Now comes a list of 4 byte numbers. I assume that these are floats defining the camera shots. However, the numbers are not multiple of 7. (AddCameraShot takes 7 float parameters). Let's call it BLOCK4:

<uint32>                        // the number of 4 byte values that are following (I assume these are float values)
<4 byte number>                 // first 4 byte number
<4 byte number>                 // second 4 byte number
...                             // and so on 

Now comes the rest. I assume that here the actual calls to the functions are encoded. But I don't think that the number of parameters for each function is encoded here. I rather believe, that this is encoded in the C-Code. Let's call it BLOCK5:

<4 bytes>                       // seem to be always 4 bytes with the value 0
<uint32>                        // the number of 4 byte values that are following (I assume these are uint32 values)
<4 byte number>                 // first 4 byte number 
<4 byte number>                 // second 4 byte number 
...                             // and so on

And lastly the end of the file: Let's call it BLOCK6:

<4 byte number>                 // seems to be always 3
<4 byte number>                 // seems to be always 3
<1 byte>                        // representing EOL

Further notes:

EDIT: I just noticed that there is a branch where you also attempted to decode the script. I will keep digging :)
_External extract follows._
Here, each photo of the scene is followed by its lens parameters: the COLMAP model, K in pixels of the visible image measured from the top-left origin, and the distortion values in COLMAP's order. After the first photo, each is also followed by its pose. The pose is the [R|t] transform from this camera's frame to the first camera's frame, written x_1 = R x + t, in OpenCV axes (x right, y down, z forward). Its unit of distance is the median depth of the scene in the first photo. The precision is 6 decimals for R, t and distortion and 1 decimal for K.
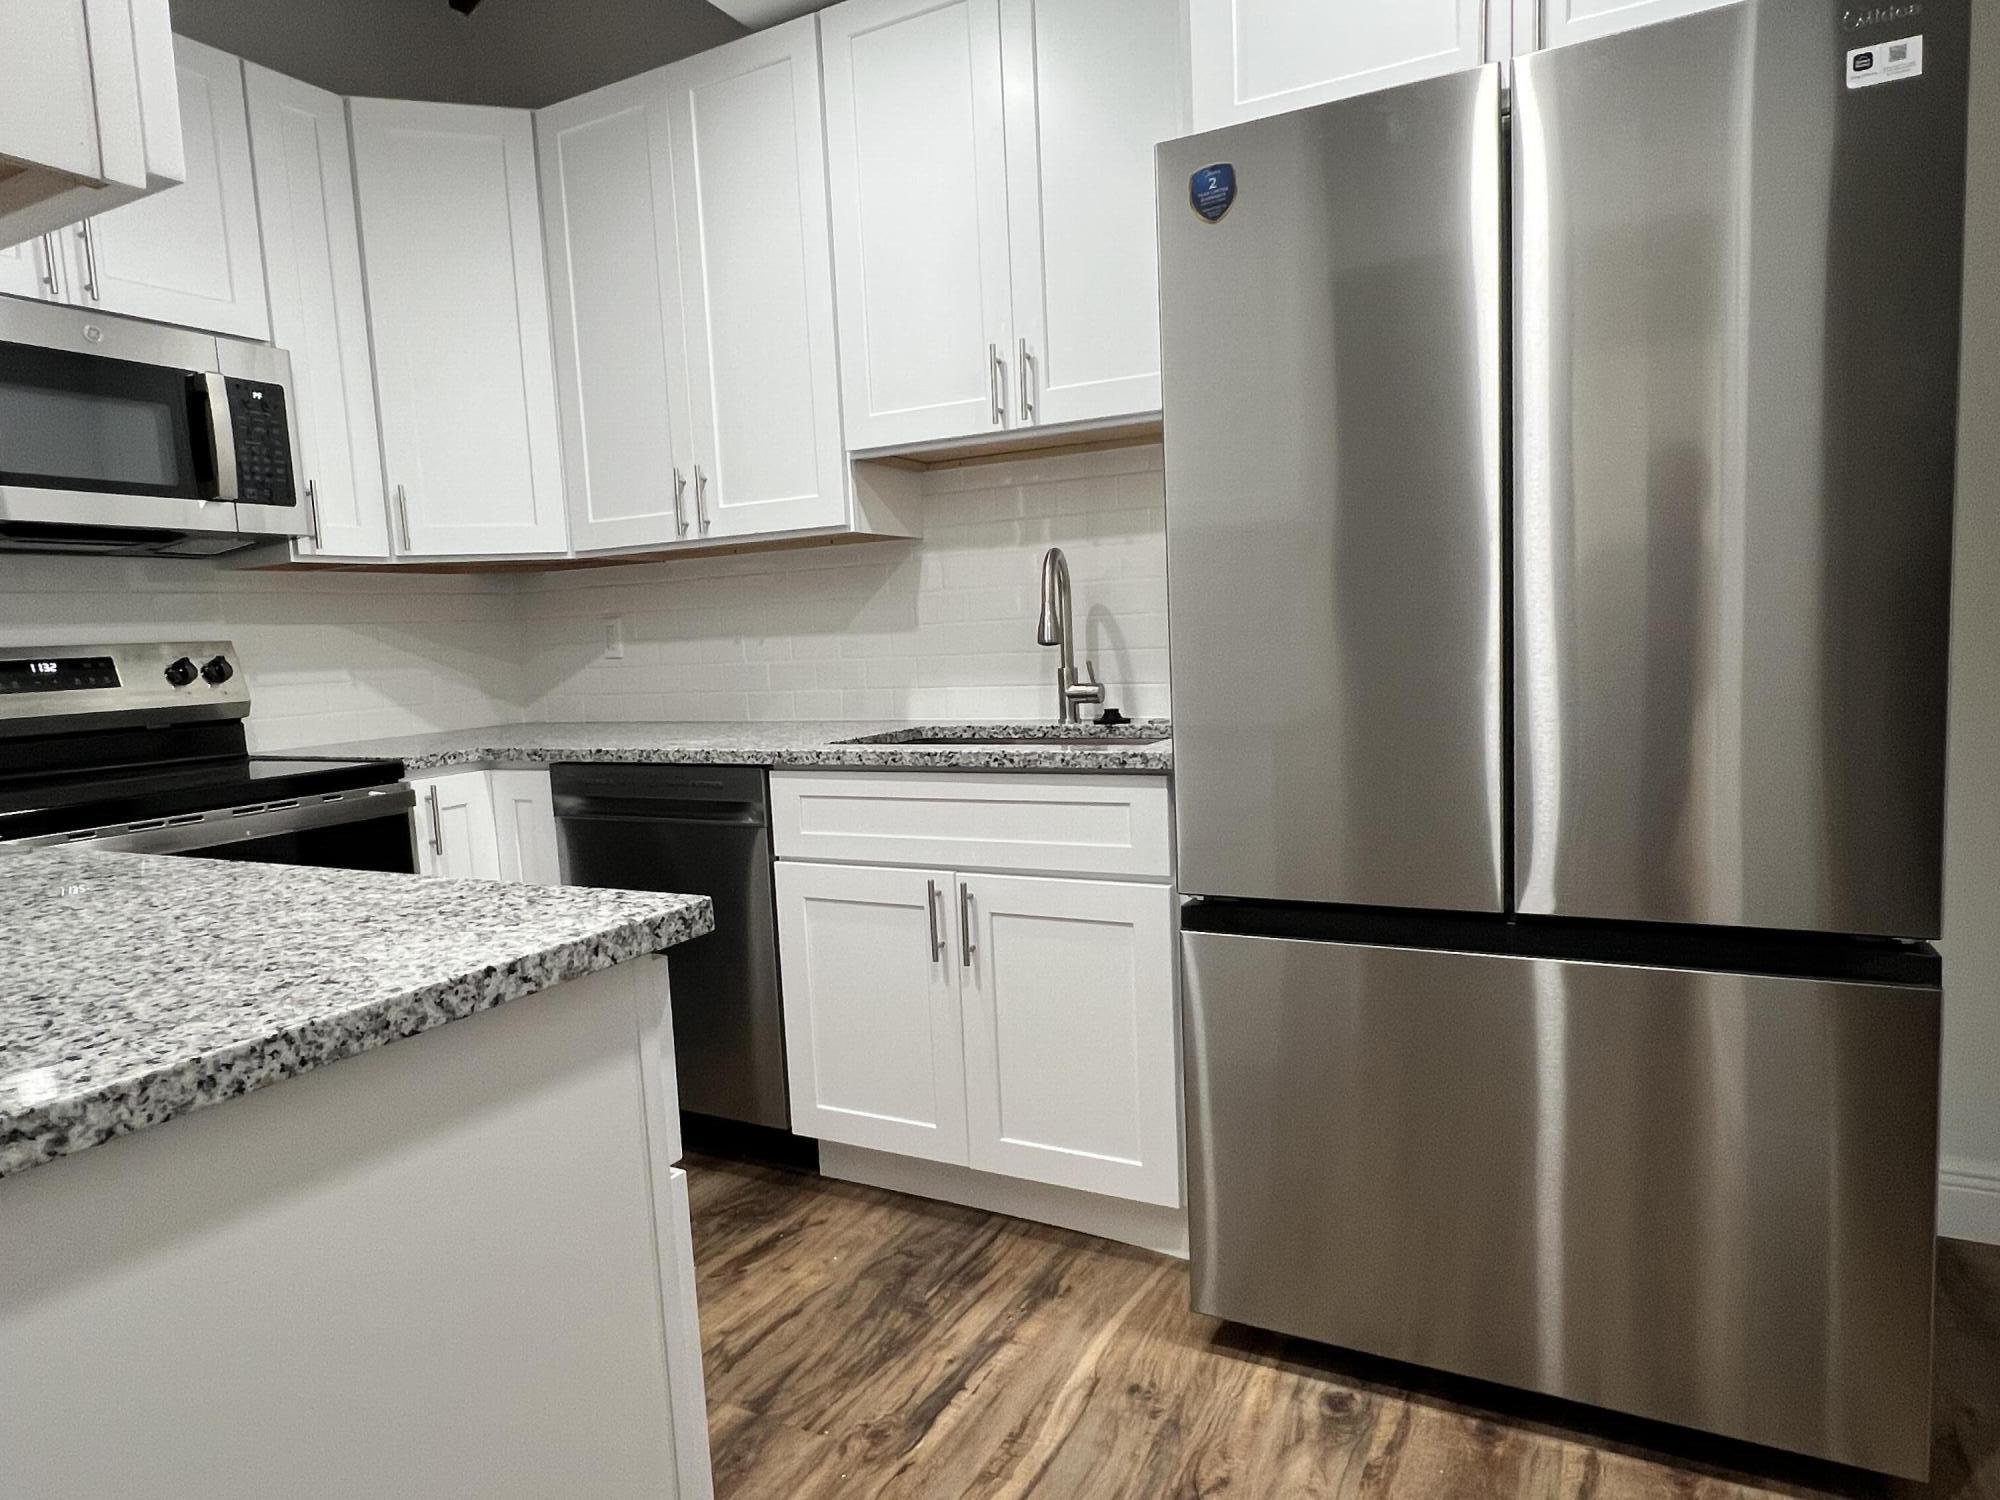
lens RADIAL K [[1175.2, 0, 1011.7], [0, 1175.2, 758.0], [0, 0, 1]] dist [0.000329, -0.002663]
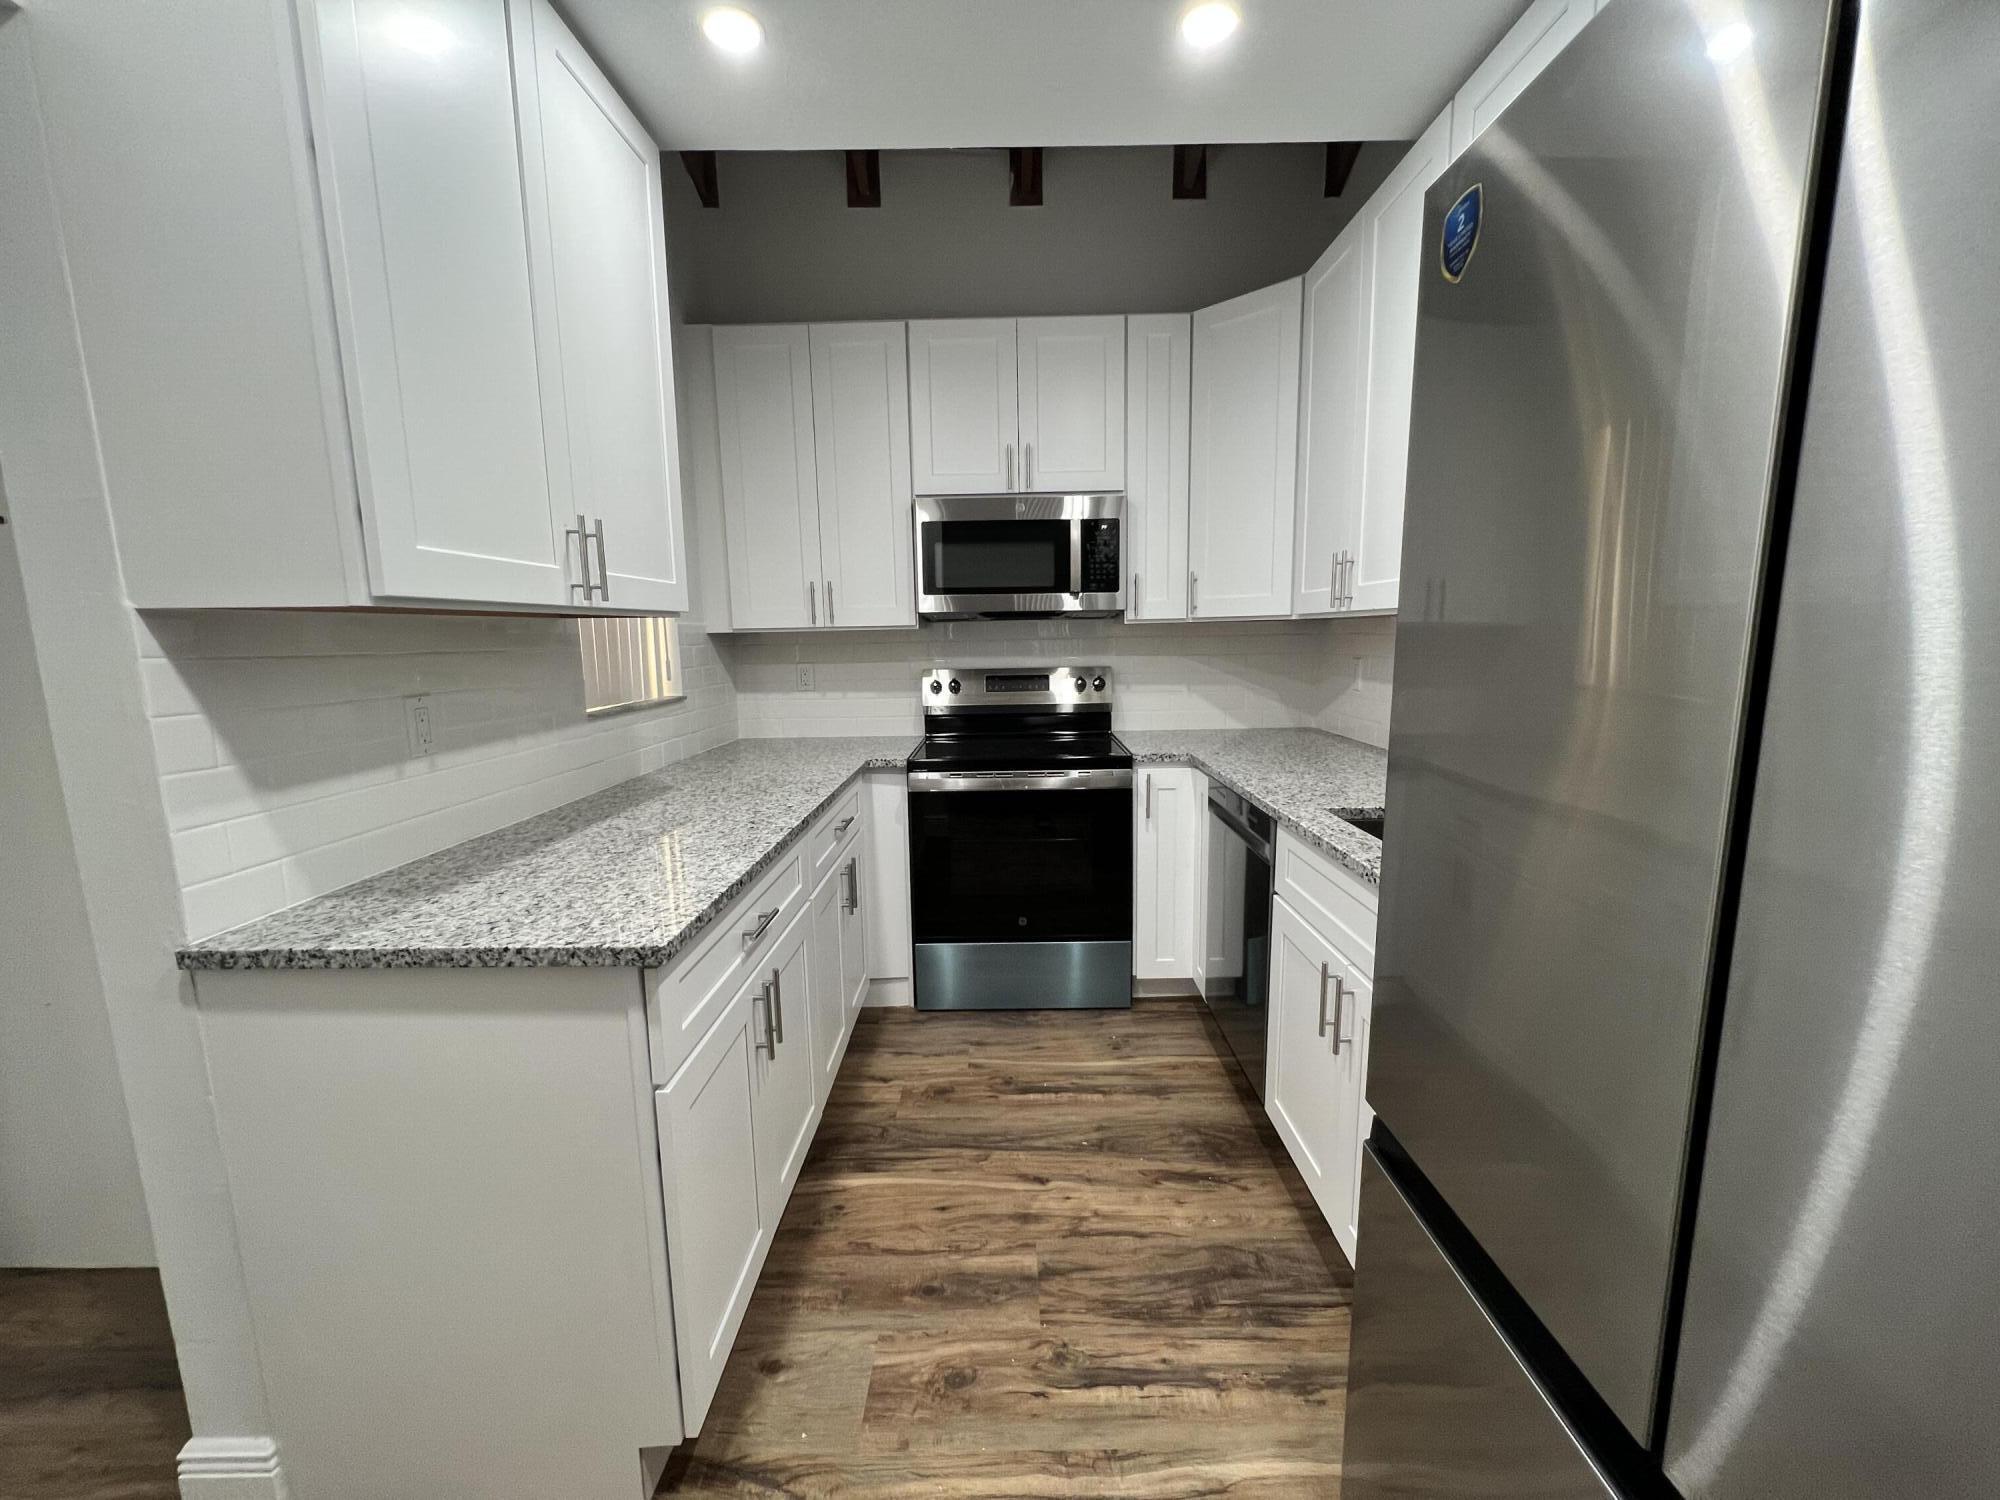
lens RADIAL K [[798.2, 0, 1002.4], [0, 798.2, 756.5], [0, 0, 1]] dist [-0.001556, 0.000124]
pose [[0.465970, 0.172171, -0.867888, 0.388148], [-0.101243, 0.984818, 0.141010, -0.151943], [0.878989, 0.022161, 0.476327, 0.386853]]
BAD-AL commented 2 years ago

Getting some of the Lua to 'decompile' is possible and I did write a tool that attempts this task (Lua 5.0.2). Likewise phantom567459 had started one for Lua 4 that can decompile/partially simple mission scripts.

There is this document that describes the bytecode.
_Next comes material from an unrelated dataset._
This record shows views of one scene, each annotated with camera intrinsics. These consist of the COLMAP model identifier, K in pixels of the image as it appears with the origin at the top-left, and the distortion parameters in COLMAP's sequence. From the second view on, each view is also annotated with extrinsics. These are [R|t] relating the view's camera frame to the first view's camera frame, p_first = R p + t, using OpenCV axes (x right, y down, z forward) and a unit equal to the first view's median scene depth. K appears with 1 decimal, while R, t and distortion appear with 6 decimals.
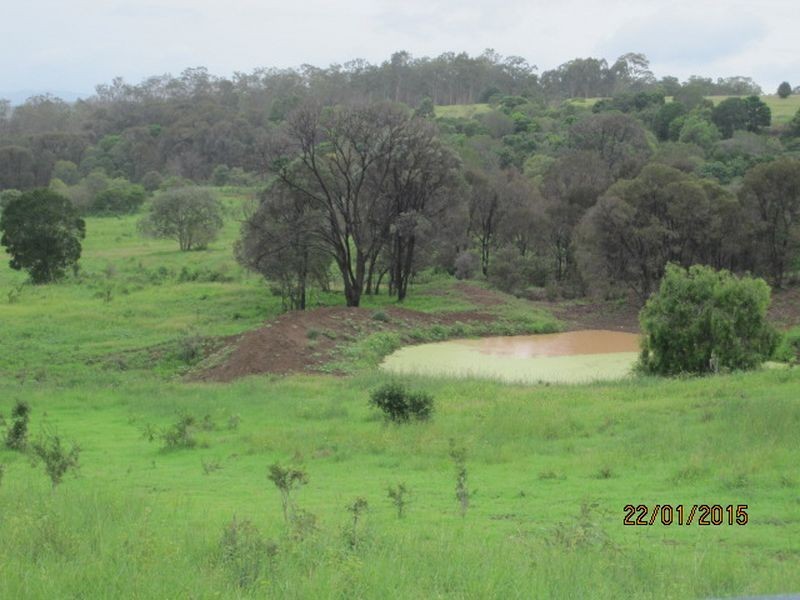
lens RADIAL K [[1903.2, 0, 386.1], [0, 1903.2, 299.9], [0, 0, 1]] dist [-0.082238, -0.110788]
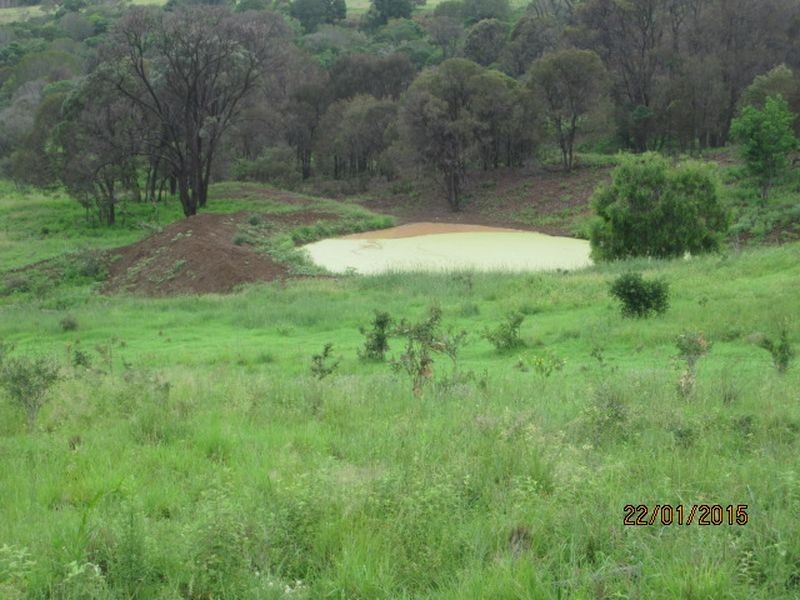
lens RADIAL K [[1903.2, 0, 386.1], [0, 1903.2, 299.9], [0, 0, 1]] dist [-0.082238, -0.110788]
pose [[0.963382, -0.069085, 0.259079, -0.173947], [0.055263, 0.996651, 0.060267, -0.005336], [-0.262375, -0.043743, 0.963974, 0.013458]]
And I gave this presentation on decompiling Lua last year (if you are interested).

It's a challenging problem and if you are interested I recommend that you decompile some scripts by hand and come up with your own ideas about how to decompile it programmatically (so that you do not pollute your mind with approaches that others have tried in the past).
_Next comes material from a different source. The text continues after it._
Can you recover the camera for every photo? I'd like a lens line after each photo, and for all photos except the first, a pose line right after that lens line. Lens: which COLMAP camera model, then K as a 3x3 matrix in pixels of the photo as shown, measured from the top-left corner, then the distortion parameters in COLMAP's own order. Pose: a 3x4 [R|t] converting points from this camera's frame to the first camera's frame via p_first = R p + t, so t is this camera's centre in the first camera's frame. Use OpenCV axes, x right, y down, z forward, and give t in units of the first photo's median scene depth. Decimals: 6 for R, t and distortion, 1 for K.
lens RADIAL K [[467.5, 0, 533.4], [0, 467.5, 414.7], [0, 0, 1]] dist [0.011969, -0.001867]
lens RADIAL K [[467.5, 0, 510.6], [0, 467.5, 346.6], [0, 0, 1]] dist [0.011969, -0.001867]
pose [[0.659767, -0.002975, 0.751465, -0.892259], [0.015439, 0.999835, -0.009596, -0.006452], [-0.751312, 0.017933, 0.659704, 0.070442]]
styinx commented 2 years ago

I wasn't aware that is actually Lua byte code. That makes so much more sense now. I thought that the swbf developers created their own binary format.

I will definitely check out your talk and the documentation.

Thanks for the hints!

BAD-AL commented 2 years ago

I wasn't aware that is actually Lua byte code. That makes so much more sense now. I thought that the swbf developers created their own binary format.

I will definitely check out your talk and the documentation.

Thanks for the hints!

If you're still new to SWBF2 modding, I suggest the following page as a starting point: https://github.com/Gametoast/Documentation/wiki

styinx commented 2 years ago

Hi again, I managed to extract the Lua byte code (for version 4.0) and interpret the OP codes in the instructions. I haven't come around to create proper expressions from the instructions, but the current result of a script looks like this:

...
ReadDataFile,"GEO\geo1.lvl",()
SetDenseEnvironment,"false",()
SetMinFlyHeight,33554366,()
SetMaxFlyHeight,33554481,()
SetMaxPlayerFlyHeight,33554481,()
OpenAudioStream,"sound\geo.lvl","geocw_music",()
OpenAudioStream,"sound\cw.lvl","cw_vo",()
OpenAudioStream,"sound\cw.lvl","cw_tac_vo",()
OpenAudioStream,"sound\geo.lvl","geo1cw",()
OpenAudioStream,"sound\geo.lvl","geo1cw",()
SetBleedingVoiceOver,LOCAL,LOCAL,"rep_off_com_report_us_overwhelmed",33554432,()
SetBleedingVoiceOver,LOCAL,LOCAL,"rep_off_com_report_enemy_losing",33554432,()
SetBleedingVoiceOver,LOCAL,LOCAL,"cis_off_com_report_enemy_losing",33554432,()
SetBleedingVoiceOver,LOCAL,LOCAL,"cis_off_com_report_us_overwhelmed",33554432,()
SetOutOfBoundsVoiceOver,33554432,"repleaving",()
...

As you can see, some local variables are not resolved properly and some numbers are converted to ints instead of floats. I'll try to convert the OP codes into proper statements and expressions next.

I was wondering if you consider adding Lua as dependency, either by vcpkg or as submodule?